Now I lean forward. “Yeah. It was and I seem to remember Daja and me hauling your ass out of a burning building.”

He leans back.

“But would the building have burned if it were not for your suggestion to burn the cars?”

Daja looks at me.

“You’re saying he tried to kill you?”

“I am saying that perhaps his real goal was to damage the havoc so that it could not continue.”

He looks at me hard.

“Was that your real motivation, Mr. Pitts? To destroy us and our holy mission?”

Daja gets up and pulls her knife.

She says, “Answer him, Pitts.”

I take out a Malediction and light it.

“No. First, you go fuck yourself. Second, if Charlie Manson here is as crazy as I think he is, nothing I say is going to matter, so you two better make your move because we’re not all walking out of here.”

Daja goes for me, but she’s more wasted than she knows. I can take her down before her knife gets close to nicking my pretty face. It’s the Magistrate that worries me. He’s not counting on her to do his dirty work. She’s just a distraction. With the wound in my side, I’m not as fast or as strong as I need to be right now. There’s nothing to do but play this out.

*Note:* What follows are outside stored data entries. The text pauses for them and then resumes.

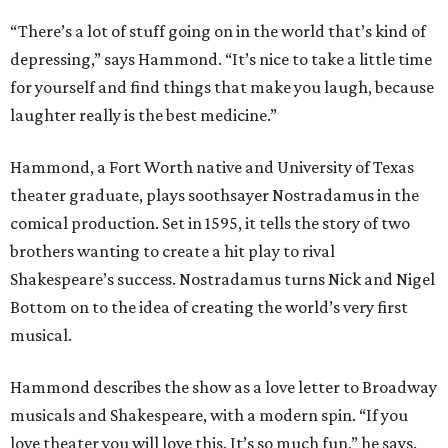
“There’s a lot of stuff going on in the world that’s kind of
depressing,” says Hammond. “It’s nice to take a little time
for yourself and find things that make you laugh, because
laughter really is the best medicine.”
Hammond, a Fort Worth native and University of Texas
theater graduate, plays soothsayer Nostradamus in the
comical production. Set in 1595, it tells the story of two
brothers wanting to create a hit play to rival
Shakespeare’s success. Nostradamus turns Nick and Nigel
Bottom on to the idea of creating the world’s very first
musical.
Hammond describes the show as a love letter to Broadway
musicals and Shakespeare, with a modern spin. “If you
love theater you will love this. It’s so much fun,” he says.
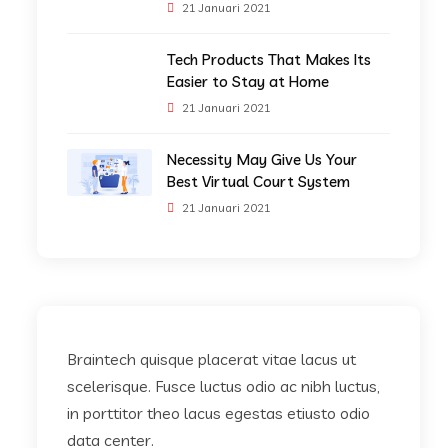
21 Januari 2021
Tech Products That Makes Its
Easier to Stay at Home
21 Januari 2021
Necessity May Give Us Your
Best Virtual Court System
21 Januari 2021
Braintech quisque placerat vitae lacus ut
scelerisque. Fusce luctus odio ac nibh luctus,
in porttitor theo lacus egestas etiusto odio
data center.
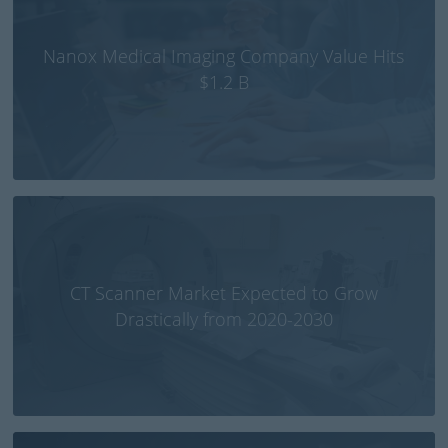
Nanox Medical Imaging Company Value Hits
$1.2 B
CT Scanner Market Expected to Grow
Drastically from 2020-2030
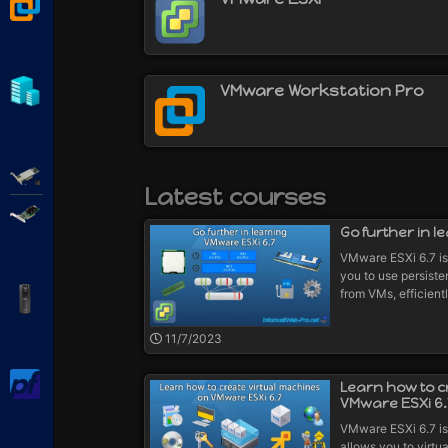
VMware Workstation
Hyper-V
VMware Workstation Pro
Adaptec SmartRAID
Latest courses
Broadcom MegaRAID
Go further in l
VMware ESXi 6.7 is 
you to use persist
from VMs, efficient
APC Back-UPS Pro
11/7/2023
pfSense
Learn how to c
VMware ESXi 6.
VMware ESXi 6.7 is
allows you to virtua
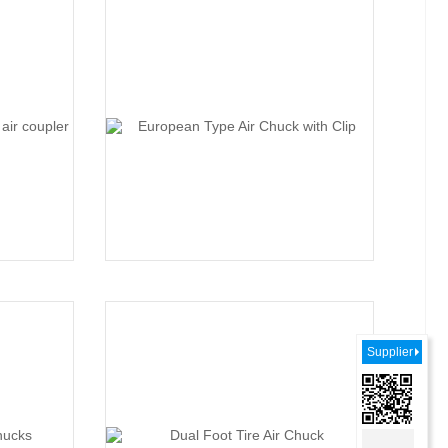
Supplier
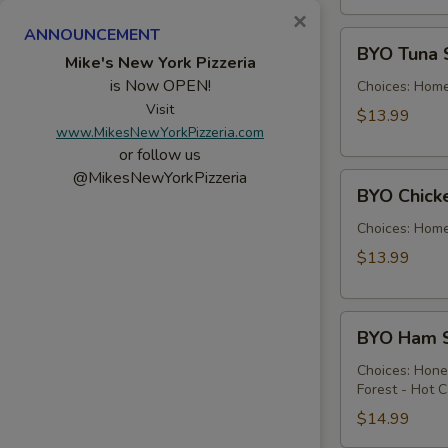
×
ANNOUNCEMENT
BYO
BYO Tuna 
Tuna
Mike's New York Pizzeria
is Now OPEN!
Salad
Choices: Hom
Sandwich
Visit
$13.99
www.MikesNewYorkPizzeria.com
-
or follow us
Hot
@MikesNewYorkPizzeria
BYO
BYO Chick
Chicken
Salad
Choices: Hom
Sandwich
$13.99
-
Hot
BYO
BYO Ham S
Ham
Sandwich
Choices: Hon
Forest - Hot C
-
Hot
$14.99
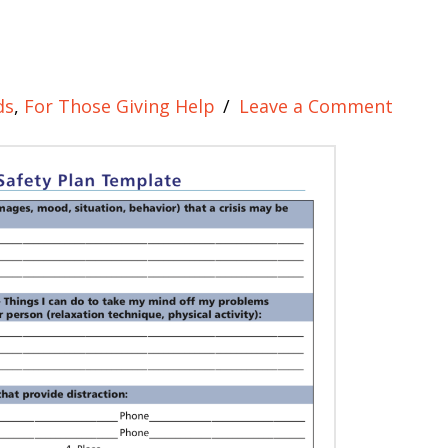
ds
,
For Those Giving Help
Leave a Comment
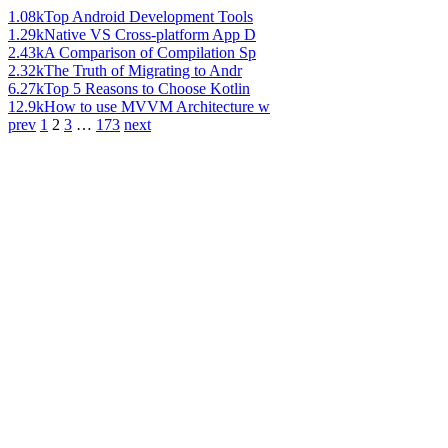
1.08k
Top Android Development Tools
1.29k
Native VS Cross-platform App D
2.43k
A Comparison of Compilation Sp
2.32k
The Truth of Migrating to Andr
6.27k
Top 5 Reasons to Choose Kotlin
12.9k
How to use MVVM Architecture w
prev
1
2
3
…
173
next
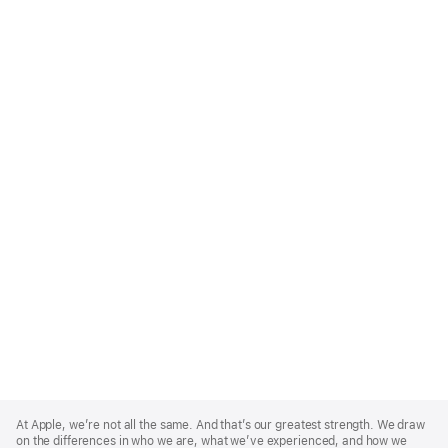
Apple
Footer
At Apple, we’re not all the same. And that’s our greatest strength. We draw
on the differences in who we are, what we’ve experienced, and how we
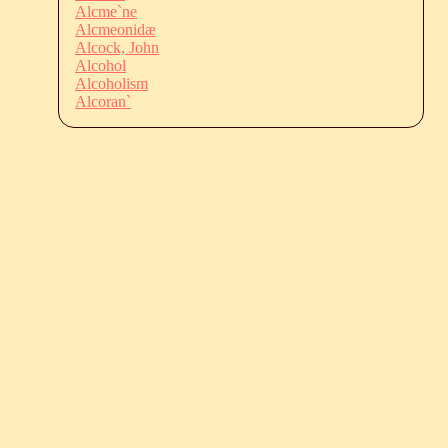
Alcme`ne
Alcmeonidæ
Alcock, John
Alcohol
Alcoholism
Alcoran`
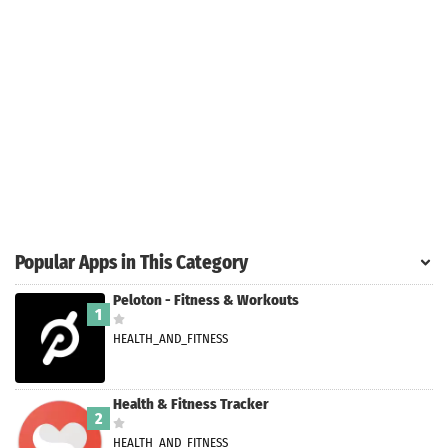
Search
ommended
arches:
le Store
e
Games
pk
App
oid latest
ersion
Popular Apps in This Category
k Latest
ersion
Peloton - Fitness & Workouts
1
 Download
HEALTH_AND_FITNESS
Health & Fitness Tracker
2
HEALTH_AND_FITNESS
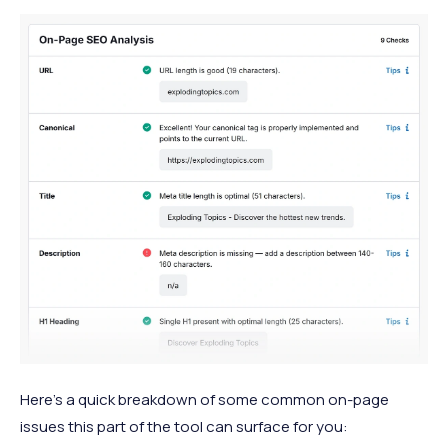
Here’s a quick breakdown of some common on-page
issues this part of the tool can surface for you:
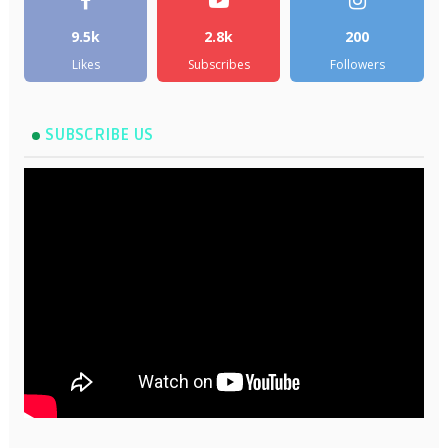
9.5k
2.8k
200
Likes
Subscribes
Followers
SUBSCRIBE US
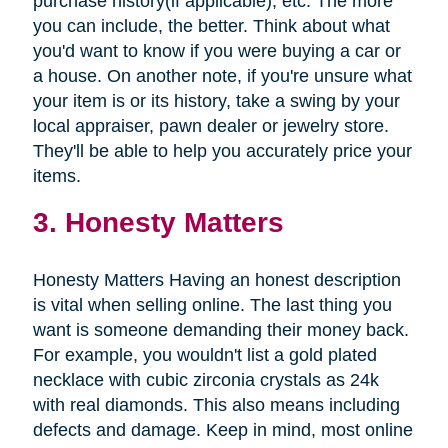
purchase history(if applicable), etc. The more
you can include, the better. Think about what
you'd want to know if you were buying a car or
a house. On another note, if you're unsure what
your item is or its history, take a swing by your
local appraiser, pawn dealer or jewelry store.
They'll be able to help you accurately price your
items.
3. Honesty Matters
Honesty Matters Having an honest description
is vital when selling online. The last thing you
want is someone demanding their money back.
For example, you wouldn't list a gold plated
necklace with cubic zirconia crystals as 24k
with real diamonds. This also means including
defects and damage. Keep in mind, most online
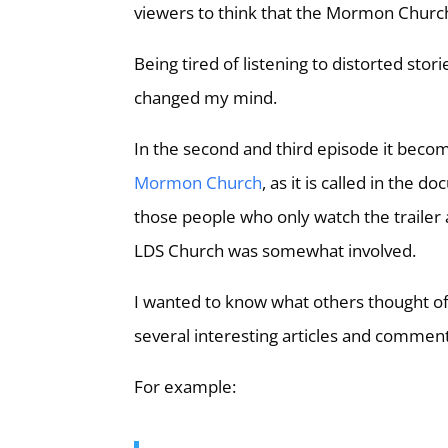
viewers to think that the Mormon Churc
Being tired of listening to distorted stor
changed my mind.
In the second and third episode it become
Mormon Church
, as it is called in the
those people who only watch the trailer 
LDS Church was somewhat involved.
I wanted to know what others thought of
several interesting articles and comment
For example:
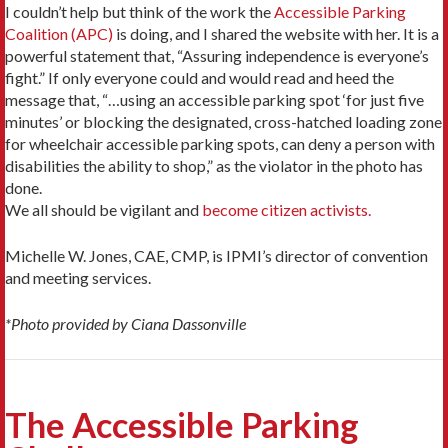
I couldn’t help but think of the work the
Accessible Parking
Coalition (APC)
is doing, and I shared the website with her. It is a
powerful statement that, “Assuring independence is everyone’s
fight.” If only everyone could and would read and heed the
message that, “…using an accessible parking spot ‘for just five
minutes’ or blocking the designated, cross-hatched loading zone
for wheelchair accessible parking spots, can deny a person with
disabilities the ability to shop,” as the violator in the photo has
done.
We all should be vigilant and
become citizen activists.
Michelle W. Jones, CAE, CMP, is IPMI’s director of convention
and meeting services.
*Photo provided by Ciana Dassonville
The Accessible Parking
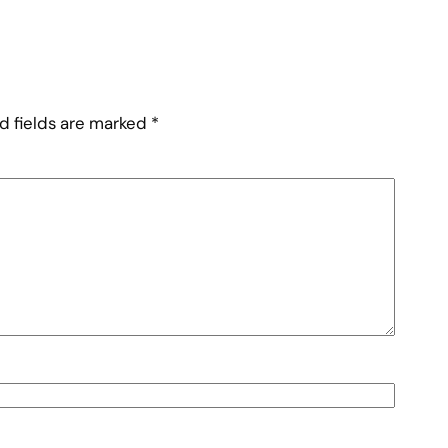
d fields are marked
*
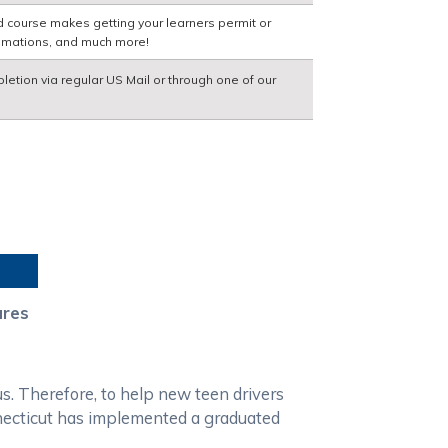
d course makes getting your learners permit or
nimations, and much more!
pletion via regular US Mail or through one of our
ures
us. Therefore, to help new teen drivers
onnecticut has implemented a graduated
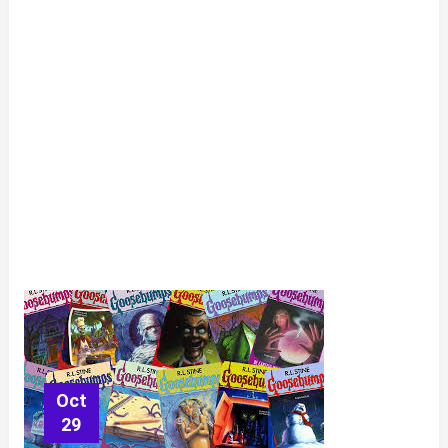
Oct
29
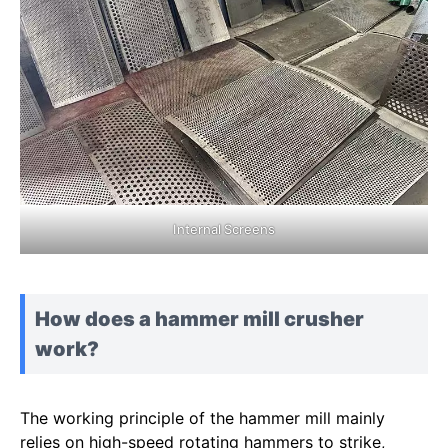
Internal Screens
How does a hammer mill crusher
work?
The working principle of the hammer mill mainly
relies on high-speed rotating hammers to strike,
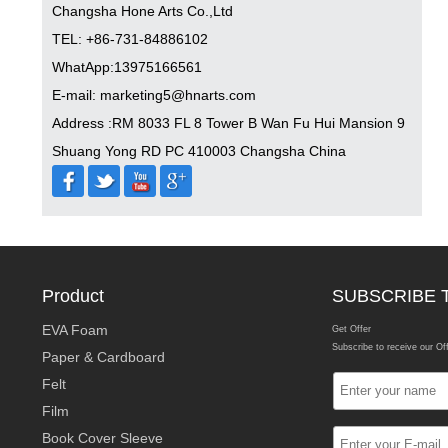
Changsha Hone Arts Co.,Ltd
TEL: +86-731-84886102
WhatApp:13975166561
E-mail: marketing5@hnarts.com
Address :RM 8033 FL 8 Tower B Wan Fu Hui Mansion 9
Shuang Yong RD PC 410003 Changsha China
Product
SUBSCRIBE 
EVA Foam
Get Offer
Subscribe to receive our Of
Paper & Cardboard
Felt
Film
Book Cover Sleeve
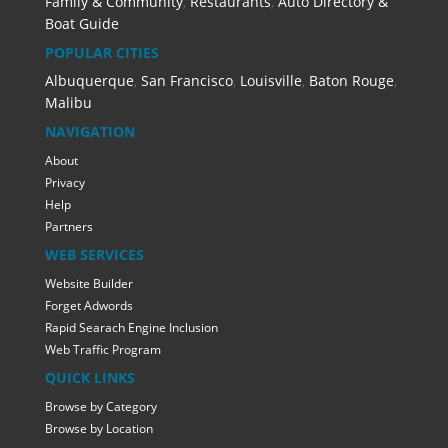
Family & Community
,
Restaurants
,
Auto Directory &
Boat Guide
POPULAR CITIES
Albuquerque
,
San Francisco
,
Louisville
,
Baton Rouge
,
Malibu
NAVIGATION
About
Privacy
Help
Partners
WEB SERVICES
Website Builder
Forget Adwords
Rapid Searach Engine Inclusion
Web Traffic Program
QUICK LINKS
Browse by Category
Browse by Location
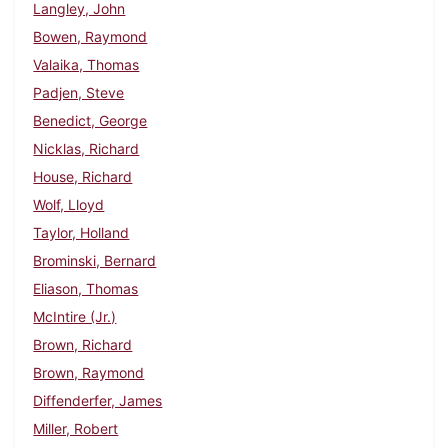
Langley, John
Bowen, Raymond
Valaika, Thomas
Padjen, Steve
Benedict, George
Nicklas, Richard
House, Richard
Wolf, Lloyd
Taylor, Holland
Brominski, Bernard
Eliason, Thomas
McIntire (Jr.)
Brown, Richard
Brown, Raymond
Diffenderfer, James
Miller, Robert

I throw myself out of the way as Daja’s blade comes down. It hits hard, but all she kills is my chair. I kick her legs, knocking her over backward. By the time she scrambles up, I’m behind her with the Colt in my hand. The Magistrate hasn’t moved.

I wrench Daja’s arm up behind her and put the pistol to her head. Whatever stitches were holding me together are ripped to shit. Blood flows down my side and onto my boots. The Magistrate glances down at where I’m messing up his carpet.

“Father?” says Daja.

He holds up a hand.

“It is all right, my dear. Mr. Pitts will be killing no one,” he says.